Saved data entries
· · · ·

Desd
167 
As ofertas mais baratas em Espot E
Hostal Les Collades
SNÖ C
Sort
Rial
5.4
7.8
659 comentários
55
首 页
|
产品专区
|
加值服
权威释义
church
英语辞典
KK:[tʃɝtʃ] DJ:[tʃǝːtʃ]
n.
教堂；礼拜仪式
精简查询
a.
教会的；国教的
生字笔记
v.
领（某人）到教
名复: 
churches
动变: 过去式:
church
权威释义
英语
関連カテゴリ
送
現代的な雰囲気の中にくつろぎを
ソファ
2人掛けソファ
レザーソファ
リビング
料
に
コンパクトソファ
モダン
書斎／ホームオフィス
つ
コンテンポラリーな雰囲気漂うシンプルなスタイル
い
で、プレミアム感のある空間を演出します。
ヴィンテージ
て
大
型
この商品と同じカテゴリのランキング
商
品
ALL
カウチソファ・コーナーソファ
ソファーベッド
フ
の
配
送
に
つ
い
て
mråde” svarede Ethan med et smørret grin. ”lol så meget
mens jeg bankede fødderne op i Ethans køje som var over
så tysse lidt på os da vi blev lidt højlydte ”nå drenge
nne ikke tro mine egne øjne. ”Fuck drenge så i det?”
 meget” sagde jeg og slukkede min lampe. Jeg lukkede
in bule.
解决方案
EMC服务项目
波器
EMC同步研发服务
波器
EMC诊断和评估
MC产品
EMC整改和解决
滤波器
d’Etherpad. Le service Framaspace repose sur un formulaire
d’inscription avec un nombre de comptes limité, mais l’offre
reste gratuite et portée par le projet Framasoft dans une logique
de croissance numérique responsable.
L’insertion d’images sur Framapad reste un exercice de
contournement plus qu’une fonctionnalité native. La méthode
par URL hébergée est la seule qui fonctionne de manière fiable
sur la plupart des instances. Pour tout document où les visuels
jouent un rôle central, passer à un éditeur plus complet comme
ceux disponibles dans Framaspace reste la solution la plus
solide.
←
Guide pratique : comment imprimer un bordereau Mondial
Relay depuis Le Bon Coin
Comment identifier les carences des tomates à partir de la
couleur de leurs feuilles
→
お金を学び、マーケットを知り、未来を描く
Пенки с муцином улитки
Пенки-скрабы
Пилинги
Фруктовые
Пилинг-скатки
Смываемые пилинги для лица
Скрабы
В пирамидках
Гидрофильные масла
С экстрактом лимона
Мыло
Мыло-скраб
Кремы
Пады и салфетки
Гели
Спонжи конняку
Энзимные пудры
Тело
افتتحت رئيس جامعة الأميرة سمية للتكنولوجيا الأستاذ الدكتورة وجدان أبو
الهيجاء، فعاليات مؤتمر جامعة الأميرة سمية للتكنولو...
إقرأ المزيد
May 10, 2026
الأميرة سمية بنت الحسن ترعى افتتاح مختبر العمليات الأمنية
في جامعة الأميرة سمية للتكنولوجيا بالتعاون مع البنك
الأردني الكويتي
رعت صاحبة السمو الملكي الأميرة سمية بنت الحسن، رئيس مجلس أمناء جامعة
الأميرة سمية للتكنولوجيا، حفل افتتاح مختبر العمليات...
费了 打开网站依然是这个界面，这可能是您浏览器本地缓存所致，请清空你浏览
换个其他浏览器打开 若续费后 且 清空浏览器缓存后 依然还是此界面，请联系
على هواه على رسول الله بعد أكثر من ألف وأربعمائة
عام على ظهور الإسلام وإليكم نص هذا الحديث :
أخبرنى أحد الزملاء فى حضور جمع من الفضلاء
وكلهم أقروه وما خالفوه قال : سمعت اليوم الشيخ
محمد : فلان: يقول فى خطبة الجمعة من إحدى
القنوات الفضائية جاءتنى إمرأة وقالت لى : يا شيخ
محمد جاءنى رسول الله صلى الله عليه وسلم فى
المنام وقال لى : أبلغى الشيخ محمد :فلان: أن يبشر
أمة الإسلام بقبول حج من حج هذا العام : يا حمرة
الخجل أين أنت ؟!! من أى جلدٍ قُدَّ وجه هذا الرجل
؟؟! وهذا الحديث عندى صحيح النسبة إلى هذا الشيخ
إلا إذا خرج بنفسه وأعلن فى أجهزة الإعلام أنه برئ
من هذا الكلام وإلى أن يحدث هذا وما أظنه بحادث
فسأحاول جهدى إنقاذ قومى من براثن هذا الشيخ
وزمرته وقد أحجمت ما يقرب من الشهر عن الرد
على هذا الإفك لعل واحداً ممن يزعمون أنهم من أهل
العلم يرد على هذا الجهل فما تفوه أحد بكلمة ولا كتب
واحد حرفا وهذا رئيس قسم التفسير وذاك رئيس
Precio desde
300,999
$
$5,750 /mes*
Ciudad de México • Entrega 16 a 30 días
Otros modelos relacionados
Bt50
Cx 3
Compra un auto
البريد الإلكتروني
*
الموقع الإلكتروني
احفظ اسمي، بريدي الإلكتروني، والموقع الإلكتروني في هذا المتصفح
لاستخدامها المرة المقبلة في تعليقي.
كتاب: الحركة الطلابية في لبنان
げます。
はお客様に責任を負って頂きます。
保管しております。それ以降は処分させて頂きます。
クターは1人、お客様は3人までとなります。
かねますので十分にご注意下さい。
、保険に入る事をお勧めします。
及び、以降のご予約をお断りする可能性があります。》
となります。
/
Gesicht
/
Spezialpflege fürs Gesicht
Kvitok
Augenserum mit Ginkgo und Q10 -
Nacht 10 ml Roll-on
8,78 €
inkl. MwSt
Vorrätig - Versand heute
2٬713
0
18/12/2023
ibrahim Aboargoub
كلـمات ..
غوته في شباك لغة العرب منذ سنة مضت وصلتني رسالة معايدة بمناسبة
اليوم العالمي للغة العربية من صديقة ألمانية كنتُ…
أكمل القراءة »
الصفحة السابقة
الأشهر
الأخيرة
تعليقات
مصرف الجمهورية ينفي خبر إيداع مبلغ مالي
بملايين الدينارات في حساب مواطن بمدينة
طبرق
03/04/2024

· · · ·

*ASSIGNED TASK*: Render every line of the records as a numbered list, omitting any blank lines.

*WORKED SOLUTION*:
1. Desd
2. 167 
3. As ofertas mais baratas em Espot E
4. Hostal Les Collades
5. SNÖ C
6. Sort
7. Rial
8. 5.4
9. 7.8
10. 659 comentários
11. 55
12. 首 页
13. |
14. 产品专区
15. |
16. 加值服
17. 权威释义
18. church
19. 英语辞典
20. KK:[tʃɝtʃ] DJ:[tʃǝːtʃ]
21. n.
22. 教堂；礼拜仪式
23. 精简查询
24. a.
25. 教会的；国教的
26. 生字笔记
27. v.
28. 领（某人）到教
29. 名复: 
30. churches
31. 动变: 过去式:
32. church
33. 权威释义
34. 英语
35. 関連カテゴリ
36. 送
37. 現代的な雰囲気の中にくつろぎを
38. ソファ
39. 2人掛けソファ
40. レザーソファ
41. リビング
42. 料
43. に
44. コンパクトソファ
45. モダン
46. 書斎／ホームオフィス
47. つ
48. コンテンポラリーな雰囲気漂うシンプルなスタイル
49. い
50. で、プレミアム感のある空間を演出します。
51. ヴィンテージ
52. て
53. 大
54. 型
55. この商品と同じカテゴリのランキング
56. 商
57. 品
58. ALL
59. カウチソファ・コーナーソファ
60. ソファーベッド
61. フ
62. の
63. 配
64. 送
65. に
66. つ
67. い
68. て
69. mråde” svarede Ethan med et smørret grin. ”lol så meget
70. mens jeg bankede fødderne op i Ethans køje som var over
71. så tysse lidt på os da vi blev lidt højlydte ”nå drenge
72. nne ikke tro mine egne øjne. ”Fuck drenge så i det?”
73.  meget” sagde jeg og slukkede min lampe. Jeg lukkede
74. in bule.
75. 解决方案
76. EMC服务项目
77. 波器
78. EMC同步研发服务
79. 波器
80. EMC诊断和评估
81. MC产品
82. EMC整改和解决
83. 滤波器
84. d’Etherpad. Le service Framaspace repose sur un formulaire
85. d’inscription avec un nombre de comptes limité, mais l’offre
86. reste gratuite et portée par le projet Framasoft dans une logique
87. de croissance numérique responsable.
88. L’insertion d’images sur Framapad reste un exercice de
89. contournement plus qu’une fonctionnalité native. La méthode
90. par URL hébergée est la seule qui fonctionne de manière fiable
91. sur la plupart des instances. Pour tout document où les visuels
92. jouent un rôle central, passer à un éditeur plus complet comme
93. ceux disponibles dans Framaspace reste la solution la plus
94. solide.
95. ←
96. Guide pratique : comment imprimer un bordereau Mondial
97. Relay depuis Le Bon Coin
98. Comment identifier les carences des tomates à partir de la
99. couleur de leurs feuilles
100. →
101. お金を学び、マーケットを知り、未来を描く
102. Пенки с муцином улитки
103. Пенки-скрабы
104. Пилинги
105. Фруктовые
106. Пилинг-скатки
107. Смываемые пилинги для лица
108. Скрабы
109. В пирамидках
110. Гидрофильные масла
111. С экстрактом лимона
112. Мыло
113. Мыло-скраб
114. Кремы
115. Пады и салфетки
116. Гели
117. Спонжи конняку
118. Энзимные пудры
119. Тело
120. افتتحت رئيس جامعة الأميرة سمية للتكنولوجيا الأستاذ الدكتورة وجدان أبو
121. الهيجاء، فعاليات مؤتمر جامعة الأميرة سمية للتكنولو...
122. إقرأ المزيد
123. May 10, 2026
124. الأميرة سمية بنت الحسن ترعى افتتاح مختبر العمليات الأمنية
125. في جامعة الأميرة سمية للتكنولوجيا بالتعاون مع البنك
126. الأردني الكويتي
127. رعت صاحبة السمو الملكي الأميرة سمية بنت الحسن، رئيس مجلس أمناء جامعة
128. الأميرة سمية للتكنولوجيا، حفل افتتاح مختبر العمليات...
129. 费了 打开网站依然是这个界面，这可能是您浏览器本地缓存所致，请清空你浏览
130. 换个其他浏览器打开 若续费后 且 清空浏览器缓存后 依然还是此界面，请联系
131. على هواه على رسول الله بعد أكثر من ألف وأربعمائة
132. عام على ظهور الإسلام وإليكم نص هذا الحديث :
133. أخبرنى أحد الزملاء فى حضور جمع من الفضلاء
134. وكلهم أقروه وما خالفوه قال : سمعت اليوم الشيخ
135. محمد : فلان: يقول فى خطبة الجمعة من إحدى
136. القنوات الفضائية جاءتنى إمرأة وقالت لى : يا شيخ
137. محمد جاءنى رسول الله صلى الله عليه وسلم فى
138. المنام وقال لى : أبلغى الشيخ محمد :فلان: أن يبشر
139. أمة الإسلام بقبول حج من حج هذا العام : يا حمرة
140. الخجل أين أنت ؟!! من أى جلدٍ قُدَّ وجه هذا الرجل
141. ؟؟! وهذا الحديث عندى صحيح النسبة إلى هذا الشيخ
142. إلا إذا خرج بنفسه وأعلن فى أجهزة الإعلام أنه برئ
143. من هذا الكلام وإلى أن يحدث هذا وما أظنه بحادث
144. فسأحاول جهدى إنقاذ قومى من براثن هذا الشيخ
145. وزمرته وقد أحجمت ما يقرب من الشهر عن الرد
146. على هذا الإفك لعل واحداً ممن يزعمون أنهم من أهل
147. العلم يرد على هذا الجهل فما تفوه أحد بكلمة ولا كتب
148. واحد حرفا وهذا رئيس قسم التفسير وذاك رئيس
149. Precio desde
150. 300,999
151. $
152. $5,750 /mes*
153. Ciudad de México • Entrega 16 a 30 días
154. Otros modelos relacionados
155. Bt50
156. Cx 3
157. Compra un auto
158. البريد الإلكتروني
159. *
160. الموقع الإلكتروني
161. احفظ اسمي، بريدي الإلكتروني، والموقع الإلكتروني في هذا المتصفح
162. لاستخدامها المرة المقبلة في تعليقي.
163. كتاب: الحركة الطلابية في لبنان
164. げます。
165. はお客様に責任を負って頂きます。
166. 保管しております。それ以降は処分させて頂きます。
167. クターは1人、お客様は3人までとなります。
168. かねますので十分にご注意下さい。
169. 、保険に入る事をお勧めします。
170. 及び、以降のご予約をお断りする可能性があります。》
171. となります。
172. /
173. Gesicht
174. /
175. Spezialpflege fürs Gesicht
176. Kvitok
177. Augenserum mit Ginkgo und Q10 -
178. Nacht 10 ml Roll-on
179. 8,78 €
180. inkl. MwSt
181. Vorrätig - Versand heute
182. 2٬713
183. 0
184. 18/12/2023
185. ibrahim Aboargoub
186. كلـمات ..
187. غوته في شباك لغة العرب منذ سنة مضت وصلتني رسالة معايدة بمناسبة
188. اليوم العالمي للغة العربية من صديقة ألمانية كنتُ…
189. أكمل القراءة »
190. الصفحة السابقة
191. الأشهر
192. الأخيرة
193. تعليقات
194. مصرف الجمهورية ينفي خبر إيداع مبلغ مالي
195. بملايين الدينارات في حساب مواطن بمدينة
196. طبرق
197. 03/04/2024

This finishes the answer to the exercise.